In the shootout, he said, two of the three armed men actually fired at officers - John Timothy Singer and Jonathan Swapp. The third, Addam Swapp, was an accomplice, although he did not fire at the time, he said.
What about the possibility broached by Jonathan Swapp's lawyer, Bruce Savage, that there might have been another person firing at the time? "We didn't buy it," Lacy said.
Although reporters waited anxiously as the hours ticked by Friday night, believing a decision was coming any second, Lacy said they were nowhere near a verdict then.
"We were just in a royal battle. We were not close at all," he said.
There were so many charges - 23 altogether - that it seemed the jury would never be able to come to a decision, he said. "However, there were some that gave us more trouble than others. There was a lot of disagreement for the jury.
"The interstate commerce thing really caused quite a stir. There were quite a few people who really did not believe the church was in interstate commerce."
That part of the case concerned the bombing of the LDS Kamas Stake Center on Jan. 16, the violence that triggered the standoff. In order for the federal government to file charges, the building blown up had to somehow affect interstate commerce.
Any structure that had no effect on commerce that crossed state lines would be covered by state laws, and a federal charge would not be appropriate. So prosecutors put on testimony that showed donations collected in the stake center were used in interstate commerce - supporting missionaries, buying equipment from out of state, etc.
When U.S. District Judge Bruce S. Jenkins instructed the jury, he said they would have to vote "yes" on one of three possible conclusions about interstate commerce if the bombing charges were to be considered.
One of these was whether donations collected at the stake center were sent through interstate commerce, and the jurors voted yes.
When Addam Swapp testified, his statements didn't implicate anyone else. He "pretty much referred to the bombing part of it, and that was pretty much cut and dried, as far as most of us were concerned," Lacy said.
The fact that Addam Swapp and his brother, Jonathan, wore fringed leather jackets did not work against them. "Well, the only thing I could think of was I'd like to have one," Lacy said.
"I wouldn't wear it to court - but I'd like to have one." He never saw the back of Addam Swapp's jacket, which carried a religious flag, until after the verdict, when the defendants were leaving the courtroom.
At all breaks during the trial, the jury filed out first, with defendants still facing them.

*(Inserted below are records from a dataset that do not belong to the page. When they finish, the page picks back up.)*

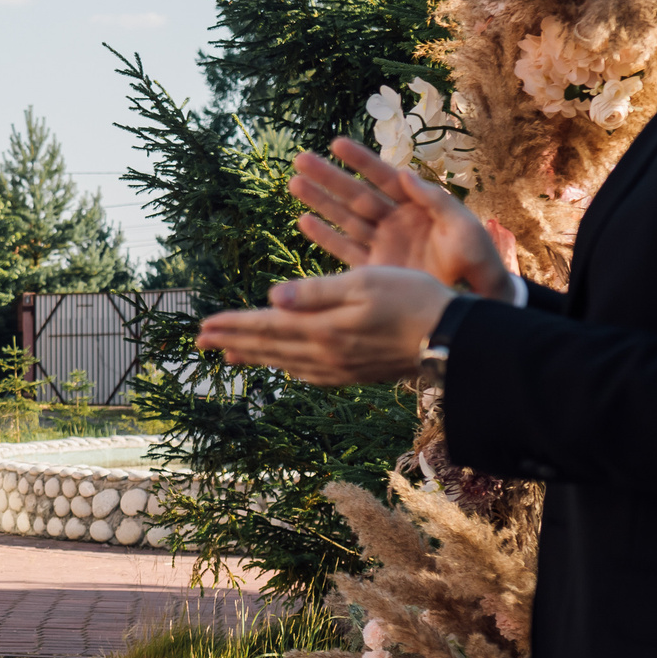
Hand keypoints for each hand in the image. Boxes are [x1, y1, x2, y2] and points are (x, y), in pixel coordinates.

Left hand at [195, 268, 453, 386]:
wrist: (455, 340)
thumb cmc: (413, 299)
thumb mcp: (364, 282)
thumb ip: (315, 292)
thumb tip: (270, 297)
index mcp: (322, 330)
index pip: (265, 326)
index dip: (233, 325)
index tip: (204, 325)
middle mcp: (325, 355)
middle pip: (269, 347)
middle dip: (234, 342)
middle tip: (201, 341)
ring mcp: (340, 369)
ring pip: (286, 362)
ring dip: (256, 356)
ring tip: (231, 354)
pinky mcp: (355, 375)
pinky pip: (308, 373)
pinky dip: (287, 366)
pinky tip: (283, 364)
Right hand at [292, 139, 515, 299]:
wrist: (475, 297)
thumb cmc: (476, 258)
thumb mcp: (463, 226)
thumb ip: (436, 201)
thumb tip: (405, 174)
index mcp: (416, 205)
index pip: (384, 178)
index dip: (361, 161)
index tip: (336, 144)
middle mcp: (394, 221)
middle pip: (355, 194)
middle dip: (328, 177)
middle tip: (301, 159)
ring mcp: (382, 244)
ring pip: (344, 218)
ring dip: (319, 201)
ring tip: (294, 183)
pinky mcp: (374, 270)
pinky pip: (345, 250)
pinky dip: (325, 237)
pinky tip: (304, 221)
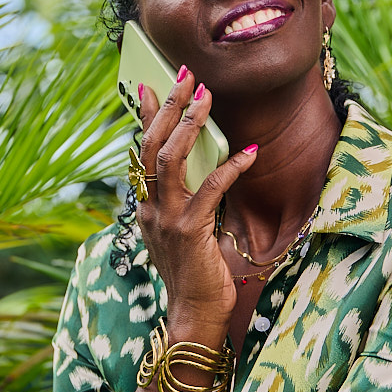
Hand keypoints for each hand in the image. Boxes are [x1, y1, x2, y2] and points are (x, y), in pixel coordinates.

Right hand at [137, 68, 256, 335]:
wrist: (193, 315)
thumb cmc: (195, 275)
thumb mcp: (183, 231)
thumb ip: (184, 200)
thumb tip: (204, 165)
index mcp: (146, 207)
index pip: (141, 152)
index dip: (144, 116)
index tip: (148, 85)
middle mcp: (150, 208)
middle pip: (152, 145)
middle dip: (168, 106)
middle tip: (184, 76)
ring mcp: (167, 219)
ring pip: (170, 158)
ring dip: (189, 123)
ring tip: (206, 97)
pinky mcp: (190, 231)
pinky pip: (210, 188)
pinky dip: (231, 166)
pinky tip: (250, 151)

So he didn't see the back of Swapp's jacket.
Lacy said most members of the panel didn't feel that the Singer-Swapp defendants really meant an insurrection when they talked about establishing their own nation. "There were one or two jurors that kind of got that feeling," he said.
"But I thought most of us felt, rightly or wrongly, they were actually talking about a religious-type freedom, rather than a physical piece of turf where they had their nation."

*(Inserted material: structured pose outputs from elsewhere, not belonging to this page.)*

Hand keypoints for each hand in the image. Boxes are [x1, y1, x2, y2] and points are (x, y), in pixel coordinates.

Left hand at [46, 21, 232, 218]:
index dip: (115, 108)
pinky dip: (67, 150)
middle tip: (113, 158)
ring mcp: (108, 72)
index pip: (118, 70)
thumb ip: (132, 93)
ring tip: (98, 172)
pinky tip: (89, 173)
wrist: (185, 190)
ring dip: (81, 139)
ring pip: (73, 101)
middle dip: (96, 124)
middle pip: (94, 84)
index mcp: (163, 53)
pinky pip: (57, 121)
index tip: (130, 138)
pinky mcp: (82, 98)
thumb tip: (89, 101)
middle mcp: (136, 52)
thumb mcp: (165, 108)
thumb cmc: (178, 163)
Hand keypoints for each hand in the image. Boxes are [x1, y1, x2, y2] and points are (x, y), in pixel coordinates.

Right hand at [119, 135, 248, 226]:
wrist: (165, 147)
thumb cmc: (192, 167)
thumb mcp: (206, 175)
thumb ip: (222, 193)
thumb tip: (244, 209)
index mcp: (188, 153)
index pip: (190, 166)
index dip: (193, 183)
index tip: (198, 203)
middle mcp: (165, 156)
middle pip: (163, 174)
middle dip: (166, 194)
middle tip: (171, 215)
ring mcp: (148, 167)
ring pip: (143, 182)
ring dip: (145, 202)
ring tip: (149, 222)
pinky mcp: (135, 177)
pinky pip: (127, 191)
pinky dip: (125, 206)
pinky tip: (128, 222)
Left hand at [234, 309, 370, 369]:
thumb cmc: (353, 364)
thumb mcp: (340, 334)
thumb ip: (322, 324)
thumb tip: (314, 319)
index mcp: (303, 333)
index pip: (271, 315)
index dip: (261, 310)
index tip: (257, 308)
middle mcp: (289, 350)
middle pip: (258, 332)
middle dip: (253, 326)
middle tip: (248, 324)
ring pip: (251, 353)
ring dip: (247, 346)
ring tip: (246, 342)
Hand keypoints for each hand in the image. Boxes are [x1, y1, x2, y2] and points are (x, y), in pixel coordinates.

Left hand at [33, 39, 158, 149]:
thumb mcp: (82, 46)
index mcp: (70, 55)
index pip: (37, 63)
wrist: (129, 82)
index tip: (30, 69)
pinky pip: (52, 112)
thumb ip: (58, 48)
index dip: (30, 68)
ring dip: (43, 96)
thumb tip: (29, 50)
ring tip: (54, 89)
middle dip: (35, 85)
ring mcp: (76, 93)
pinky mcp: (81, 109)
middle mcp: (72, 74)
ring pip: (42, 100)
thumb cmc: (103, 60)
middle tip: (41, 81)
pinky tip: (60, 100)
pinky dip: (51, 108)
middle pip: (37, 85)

How did it affect jurors when Jenkins ordered Addam Swapp to answer certain questions and he flatly refused to talk about other defendants? Did it lessen Swapp's credibility? "I think it had the opposite effect. For some reason, defying the judge - I don't know, I was half sympathetic to him on it." But this factor never came up in jury deliberations, he said.

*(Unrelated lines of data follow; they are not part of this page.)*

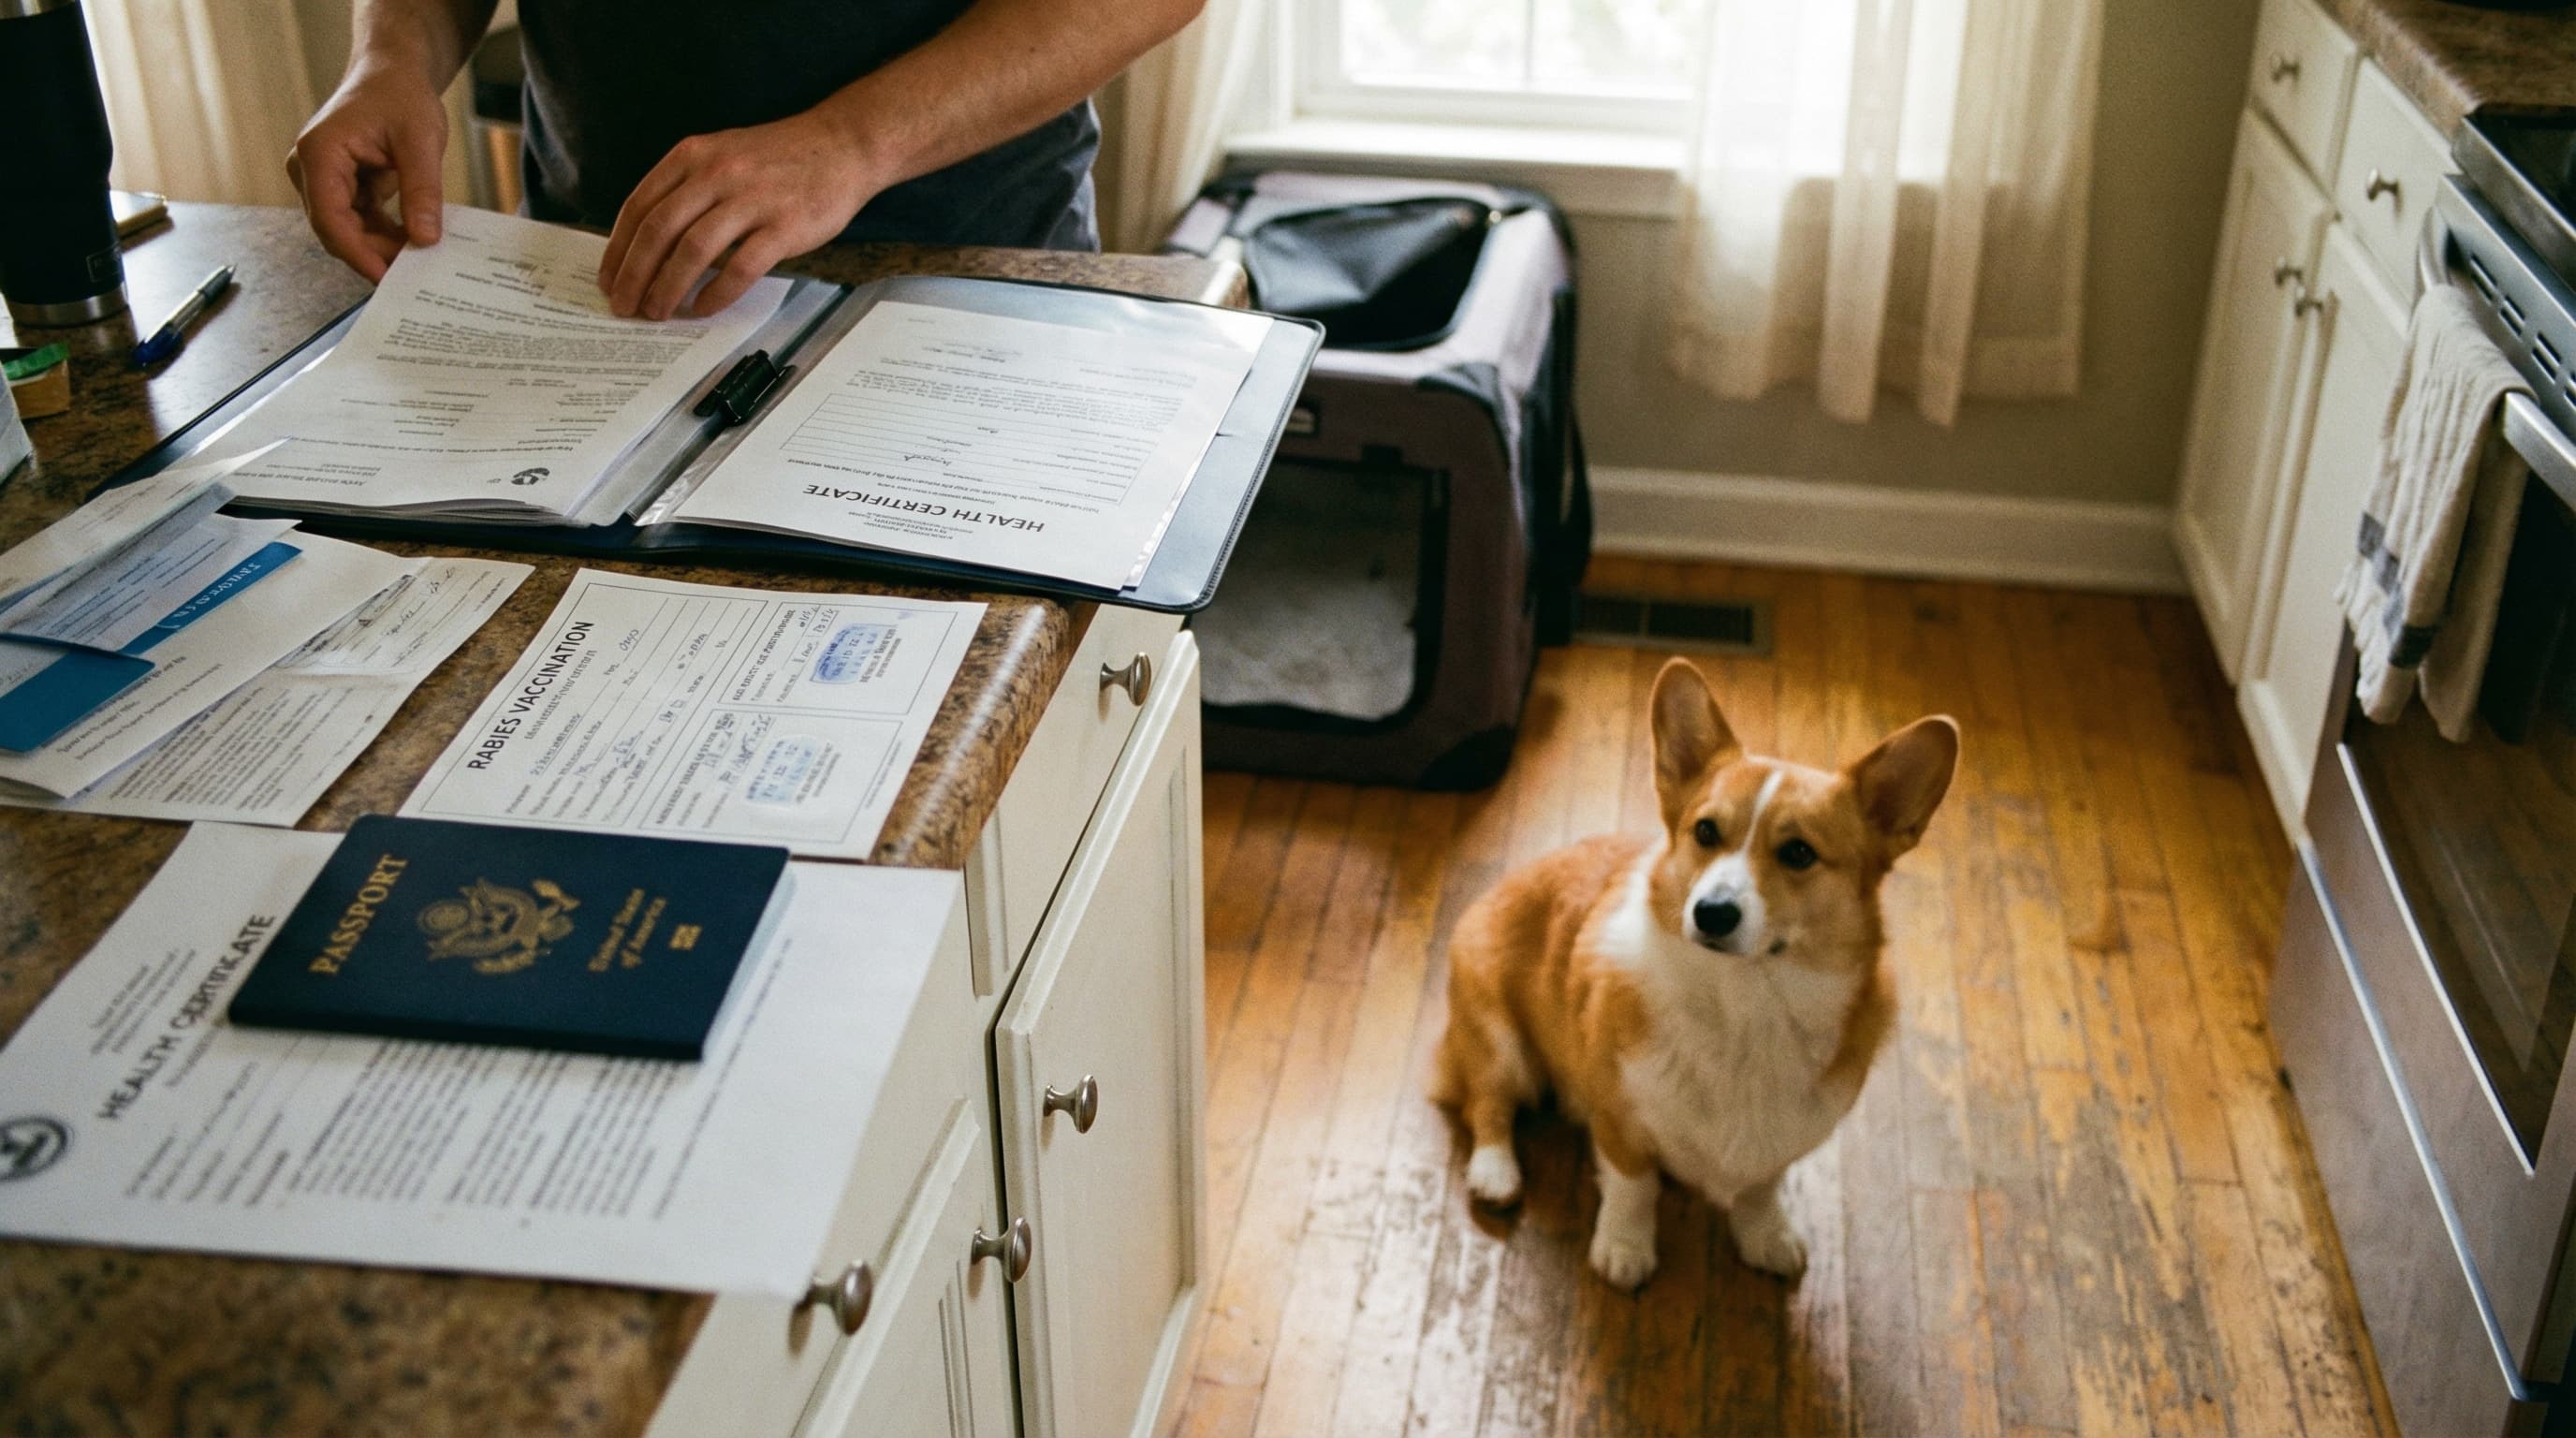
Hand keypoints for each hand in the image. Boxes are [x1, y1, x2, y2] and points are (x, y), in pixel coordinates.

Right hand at [286, 68, 447, 281]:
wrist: (392, 74)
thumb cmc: (401, 96)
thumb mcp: (420, 141)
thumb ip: (422, 191)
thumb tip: (425, 240)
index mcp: (319, 154)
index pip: (329, 218)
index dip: (358, 253)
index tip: (387, 277)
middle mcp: (310, 169)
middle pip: (335, 229)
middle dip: (373, 254)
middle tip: (415, 275)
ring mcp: (321, 179)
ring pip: (347, 230)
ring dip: (381, 246)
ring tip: (420, 260)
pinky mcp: (339, 185)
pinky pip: (358, 221)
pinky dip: (383, 234)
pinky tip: (412, 242)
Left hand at [599, 111, 881, 320]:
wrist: (842, 146)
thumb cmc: (780, 157)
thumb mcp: (721, 153)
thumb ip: (687, 186)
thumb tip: (651, 242)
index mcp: (693, 156)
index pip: (640, 207)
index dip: (618, 249)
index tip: (609, 279)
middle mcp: (716, 174)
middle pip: (659, 232)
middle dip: (635, 275)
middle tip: (625, 305)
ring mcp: (750, 200)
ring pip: (693, 251)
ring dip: (668, 288)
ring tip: (658, 312)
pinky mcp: (783, 226)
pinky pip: (740, 267)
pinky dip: (717, 293)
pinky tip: (704, 308)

"The only real tough part was the decision-making with the jury," he said of the trial. "That really turned out to be a lot tougher than any of us expected it to be. I think the only disappointing part of the whole trial was that we really felt like the defense let us down. They just did not present much of a defense. It really put us in a bad way because the jury was trying to come up with a defense more than the defense attorneys were."
He did not know whether this was because there wasn't much of a defense that could be presented or because defendants were afraid of biasing the case against their relatives who were also on trial.
Was it a mistake to try everybody together? "It was a mistake if it affected the way the defense lawyer handled his own client there," Lacy said. But he said he doesn't know if that was the case.